WHO is he?
Celebrated French film director and writer who made 13 feature films in a
 period spanning 40 years between the 40s and the 80s. Bresson saw 
cinema as a medium deriving not from theatre or photography but as an 
independent medium with its own potential and challenges. He documented 
his theory of cinema through Zen-like aphorisms in the book Notes on Cinematography (1975).
WHAT are his films about?
Themes
Bresson’s films have widely been regarded as ‘transcendental’, as films 
in which characters transcend their material reality to attain Divine 
Grace. The idea that such grace is random and can be bestowed on any 
living creature — a priest, a pickpocket or a donkey — is not only a 
theme that permeates his filmography, but is also reflected in his own 
filmmaking method, wherein he believed that one can obtain the right 
shot only by ‘accident’ and randomness. By making randomness a part of 
his artistry, Bresson overrides the idea that a work of art is entirely 
the creation of its author.
Style
Bresson wanted to rid his cinema of the influence of theatre, which 
included naturalistic or expressionistic acting styles. The actors — 
‘models’, as he called them — in his films do not emote and their blank,
 expressionless faces become a screen on to which we project our own 
emotions. Bresson uses numerous close-ups of hands and feet in his 
films, further undermining the identities of actors. The judicious use 
of sound, especially off-screen sound that complements the image rather 
than compounding it, is a distinct feature of Bresson’s cinema.
WHY is he of interest?
Bresson had a profound influence on Paul Schrader, who has written 
extensively about and paid tribute to his cinema, Kumar Shahani, who 
assisted him on one of his films, and Mani Kaul, who is arguably the 
most astute student of Bresson’s school of cinematography. 

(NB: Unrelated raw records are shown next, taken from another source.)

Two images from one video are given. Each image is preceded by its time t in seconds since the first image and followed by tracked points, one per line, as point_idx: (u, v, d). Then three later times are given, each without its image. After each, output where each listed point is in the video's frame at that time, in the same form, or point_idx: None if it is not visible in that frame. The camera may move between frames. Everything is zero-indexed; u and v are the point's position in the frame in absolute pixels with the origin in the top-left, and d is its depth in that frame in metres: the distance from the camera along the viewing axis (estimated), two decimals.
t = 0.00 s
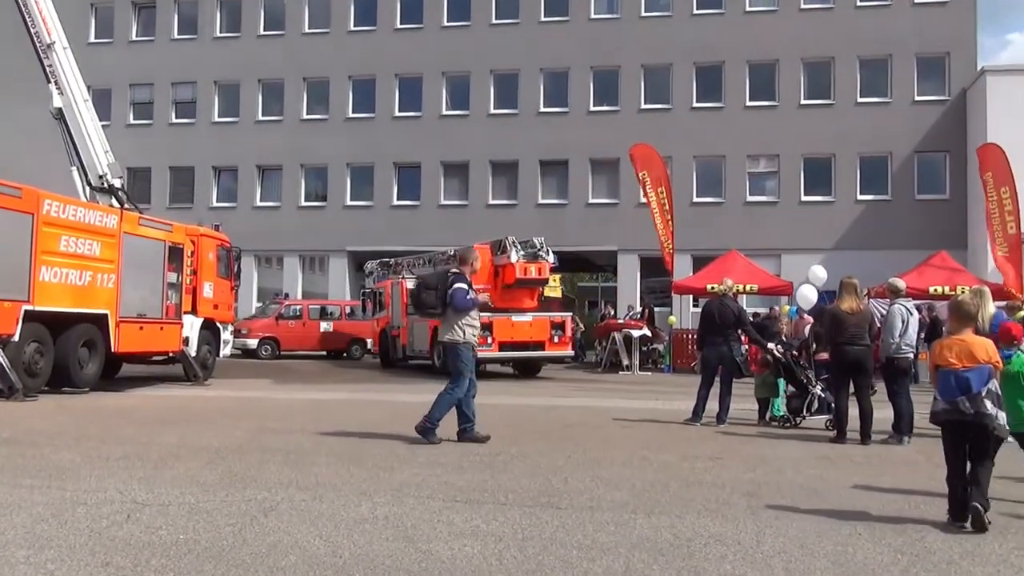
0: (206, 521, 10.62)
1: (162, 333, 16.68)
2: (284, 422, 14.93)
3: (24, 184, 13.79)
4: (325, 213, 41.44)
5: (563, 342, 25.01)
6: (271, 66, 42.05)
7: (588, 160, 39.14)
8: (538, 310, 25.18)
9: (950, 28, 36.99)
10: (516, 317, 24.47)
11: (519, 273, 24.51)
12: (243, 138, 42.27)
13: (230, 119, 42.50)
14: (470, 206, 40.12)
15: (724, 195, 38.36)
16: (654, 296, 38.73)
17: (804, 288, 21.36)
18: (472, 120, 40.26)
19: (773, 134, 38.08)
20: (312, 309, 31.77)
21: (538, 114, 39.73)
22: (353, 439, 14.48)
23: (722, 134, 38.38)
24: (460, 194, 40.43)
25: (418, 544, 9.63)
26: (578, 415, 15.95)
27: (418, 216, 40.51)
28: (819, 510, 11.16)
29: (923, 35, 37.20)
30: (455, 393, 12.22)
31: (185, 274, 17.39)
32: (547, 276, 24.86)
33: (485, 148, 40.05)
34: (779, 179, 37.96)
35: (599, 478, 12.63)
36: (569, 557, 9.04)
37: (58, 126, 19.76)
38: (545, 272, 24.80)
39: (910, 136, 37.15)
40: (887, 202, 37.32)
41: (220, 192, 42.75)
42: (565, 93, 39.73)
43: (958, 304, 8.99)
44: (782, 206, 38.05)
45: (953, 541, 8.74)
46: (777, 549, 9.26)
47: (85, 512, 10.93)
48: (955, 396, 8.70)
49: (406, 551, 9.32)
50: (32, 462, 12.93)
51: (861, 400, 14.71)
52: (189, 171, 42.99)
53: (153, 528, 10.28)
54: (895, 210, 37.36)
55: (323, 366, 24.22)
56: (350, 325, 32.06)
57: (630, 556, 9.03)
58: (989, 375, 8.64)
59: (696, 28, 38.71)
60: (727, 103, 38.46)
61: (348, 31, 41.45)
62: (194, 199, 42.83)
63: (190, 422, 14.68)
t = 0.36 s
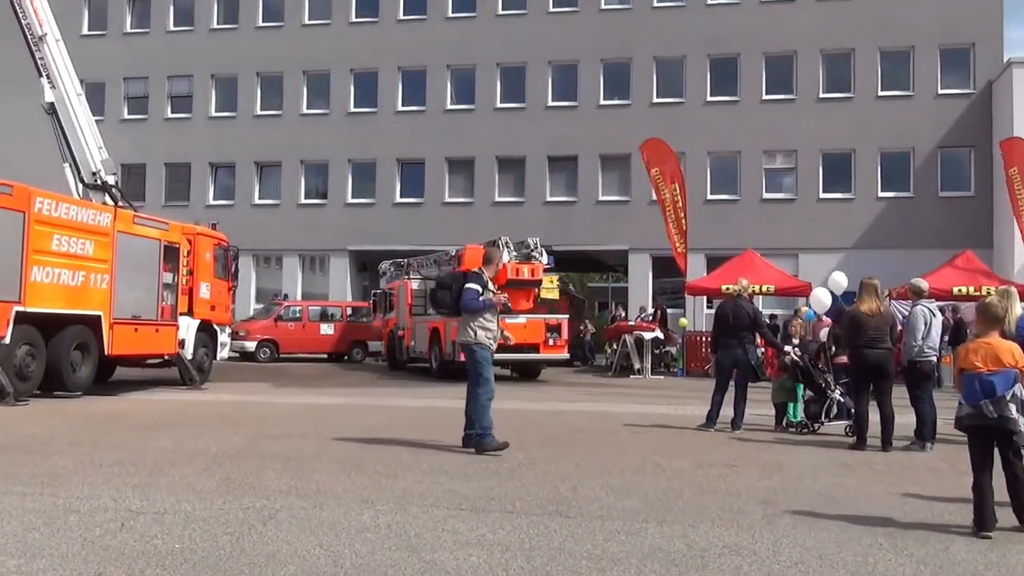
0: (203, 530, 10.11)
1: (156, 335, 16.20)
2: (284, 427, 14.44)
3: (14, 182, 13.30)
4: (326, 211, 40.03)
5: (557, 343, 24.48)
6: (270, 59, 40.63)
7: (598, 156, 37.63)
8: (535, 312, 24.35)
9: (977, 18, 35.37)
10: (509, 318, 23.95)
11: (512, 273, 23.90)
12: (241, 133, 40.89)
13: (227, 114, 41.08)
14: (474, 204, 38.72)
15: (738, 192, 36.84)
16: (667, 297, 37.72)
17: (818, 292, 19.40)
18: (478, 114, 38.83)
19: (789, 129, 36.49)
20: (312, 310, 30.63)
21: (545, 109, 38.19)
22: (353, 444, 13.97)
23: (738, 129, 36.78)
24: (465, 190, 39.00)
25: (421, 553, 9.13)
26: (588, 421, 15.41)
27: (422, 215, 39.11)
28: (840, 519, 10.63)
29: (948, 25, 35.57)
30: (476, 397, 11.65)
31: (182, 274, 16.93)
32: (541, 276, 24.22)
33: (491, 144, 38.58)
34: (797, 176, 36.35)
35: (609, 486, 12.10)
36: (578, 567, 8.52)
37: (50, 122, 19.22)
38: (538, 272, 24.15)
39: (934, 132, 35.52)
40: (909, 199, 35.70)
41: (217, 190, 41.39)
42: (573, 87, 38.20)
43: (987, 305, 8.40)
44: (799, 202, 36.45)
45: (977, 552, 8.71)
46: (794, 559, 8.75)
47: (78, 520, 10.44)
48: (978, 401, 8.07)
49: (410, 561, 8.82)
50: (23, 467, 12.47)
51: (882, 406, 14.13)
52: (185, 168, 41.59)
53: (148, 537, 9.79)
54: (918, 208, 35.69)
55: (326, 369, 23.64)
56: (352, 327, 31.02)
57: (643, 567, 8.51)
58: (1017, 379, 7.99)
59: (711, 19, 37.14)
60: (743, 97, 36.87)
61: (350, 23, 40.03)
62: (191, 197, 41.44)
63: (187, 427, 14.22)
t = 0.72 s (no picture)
0: (197, 539, 9.61)
1: (149, 338, 15.75)
2: (280, 432, 13.95)
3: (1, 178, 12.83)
4: (323, 208, 38.82)
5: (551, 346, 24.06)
6: (265, 50, 39.41)
7: (605, 149, 36.66)
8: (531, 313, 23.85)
9: (997, 6, 34.35)
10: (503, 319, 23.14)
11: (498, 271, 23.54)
12: (236, 128, 39.66)
13: (221, 108, 39.87)
14: (477, 200, 37.58)
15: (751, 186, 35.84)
16: (677, 296, 36.60)
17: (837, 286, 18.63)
18: (481, 107, 37.73)
19: (807, 123, 35.44)
20: (309, 311, 29.87)
21: (550, 101, 37.18)
22: (351, 448, 13.48)
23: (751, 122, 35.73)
24: (467, 186, 37.86)
25: (423, 562, 8.64)
26: (594, 425, 14.89)
27: (423, 212, 37.96)
28: (859, 526, 10.12)
29: (967, 14, 34.56)
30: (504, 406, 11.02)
31: (174, 274, 16.47)
32: (531, 277, 24.15)
33: (494, 137, 37.49)
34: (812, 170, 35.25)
35: (618, 493, 11.58)
36: None
37: (37, 117, 18.79)
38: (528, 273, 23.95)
39: (953, 123, 34.54)
40: (927, 193, 34.70)
41: (210, 187, 40.13)
42: (579, 80, 37.19)
43: None
44: (815, 197, 35.41)
45: (1000, 561, 8.61)
46: (811, 569, 8.27)
47: (67, 529, 9.95)
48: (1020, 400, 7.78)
49: (411, 570, 8.35)
50: (11, 473, 12.02)
51: (901, 409, 13.54)
52: (177, 164, 40.32)
53: (139, 546, 9.30)
54: (938, 203, 34.67)
55: (325, 372, 23.05)
56: (349, 327, 30.28)
57: None
58: None
59: (722, 9, 36.16)
60: (755, 89, 35.86)
61: (348, 13, 38.85)
62: (184, 194, 40.15)
63: (180, 432, 13.75)
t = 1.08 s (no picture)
0: (191, 547, 9.14)
1: (143, 338, 15.30)
2: (278, 437, 13.48)
3: None
4: (322, 203, 38.26)
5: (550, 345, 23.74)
6: (261, 41, 38.85)
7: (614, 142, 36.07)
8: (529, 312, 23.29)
9: None
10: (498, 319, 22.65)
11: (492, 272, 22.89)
12: (231, 121, 39.07)
13: (216, 101, 39.29)
14: (482, 195, 37.00)
15: (766, 179, 35.27)
16: (690, 294, 35.79)
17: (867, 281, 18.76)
18: (485, 99, 37.15)
19: (821, 114, 34.79)
20: (308, 311, 29.17)
21: (556, 92, 36.54)
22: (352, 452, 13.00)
23: (765, 115, 35.16)
24: (471, 181, 37.30)
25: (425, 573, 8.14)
26: (603, 429, 14.39)
27: (424, 206, 37.37)
28: (882, 533, 9.63)
29: None
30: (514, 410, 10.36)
31: (169, 273, 16.03)
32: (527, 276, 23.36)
33: (498, 129, 36.90)
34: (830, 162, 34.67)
35: (628, 499, 11.07)
36: None
37: (26, 110, 18.60)
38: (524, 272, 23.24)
39: (972, 112, 33.86)
40: (949, 186, 33.99)
41: (205, 182, 39.59)
42: (587, 70, 36.58)
43: None
44: (833, 191, 34.75)
45: None
46: None
47: (58, 536, 9.50)
48: None
49: None
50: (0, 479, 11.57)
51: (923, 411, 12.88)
52: (171, 158, 39.79)
53: (133, 554, 8.84)
54: (958, 195, 33.94)
55: (324, 373, 22.59)
56: (348, 328, 29.66)
57: None
58: None
59: None
60: (770, 79, 35.25)
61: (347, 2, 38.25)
62: (177, 189, 39.65)
63: (174, 436, 13.29)
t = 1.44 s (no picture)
0: (189, 555, 8.70)
1: (138, 341, 14.90)
2: (279, 441, 13.04)
3: None
4: (324, 199, 37.39)
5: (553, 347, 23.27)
6: (260, 33, 38.01)
7: (625, 135, 35.19)
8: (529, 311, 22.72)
9: None
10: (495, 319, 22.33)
11: (490, 272, 22.24)
12: (228, 116, 38.27)
13: (213, 95, 38.46)
14: (488, 190, 36.14)
15: (783, 173, 34.29)
16: (703, 292, 35.23)
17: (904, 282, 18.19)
18: (490, 91, 36.27)
19: (840, 104, 33.89)
20: (308, 312, 28.47)
21: (563, 85, 35.72)
22: (354, 458, 12.55)
23: (781, 107, 34.24)
24: (477, 176, 36.46)
25: None
26: (612, 433, 13.92)
27: (428, 202, 36.55)
28: (905, 540, 9.16)
29: None
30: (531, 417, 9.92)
31: (165, 272, 15.64)
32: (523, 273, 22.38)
33: (504, 123, 36.05)
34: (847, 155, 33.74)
35: (640, 505, 10.61)
36: None
37: (18, 104, 18.21)
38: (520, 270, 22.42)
39: (995, 104, 32.90)
40: (975, 181, 33.00)
41: (202, 178, 38.71)
42: (597, 61, 35.73)
43: None
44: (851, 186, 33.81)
45: None
46: None
47: (51, 544, 9.05)
48: None
49: None
50: None
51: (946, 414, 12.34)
52: (166, 154, 38.91)
53: (127, 564, 8.37)
54: (984, 191, 32.93)
55: (327, 376, 22.11)
56: (351, 329, 29.00)
57: None
58: None
59: None
60: (785, 69, 34.37)
61: None
62: (173, 185, 38.71)
63: (171, 441, 12.86)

Contemporaries such as Andrei Tarkovsky, Jean Cocteau and Marguerite 
Duras and the critic-filmmakers of the French New Wave held him in very 
high regard.
WHERE to discover him?
Pickpocket (1959), loosely based on Dostoevsky’s Crime and Punishment
 (1866), centres on the eponymous thief who tries in vain to find his 
footing in life. Bresson’s typically, thoroughly anti-psychological film
 replaces motive with unexplained action and strips the story of 
coherent psychological analysis, producing a film where the audience is 
freed of all emotional manipulation.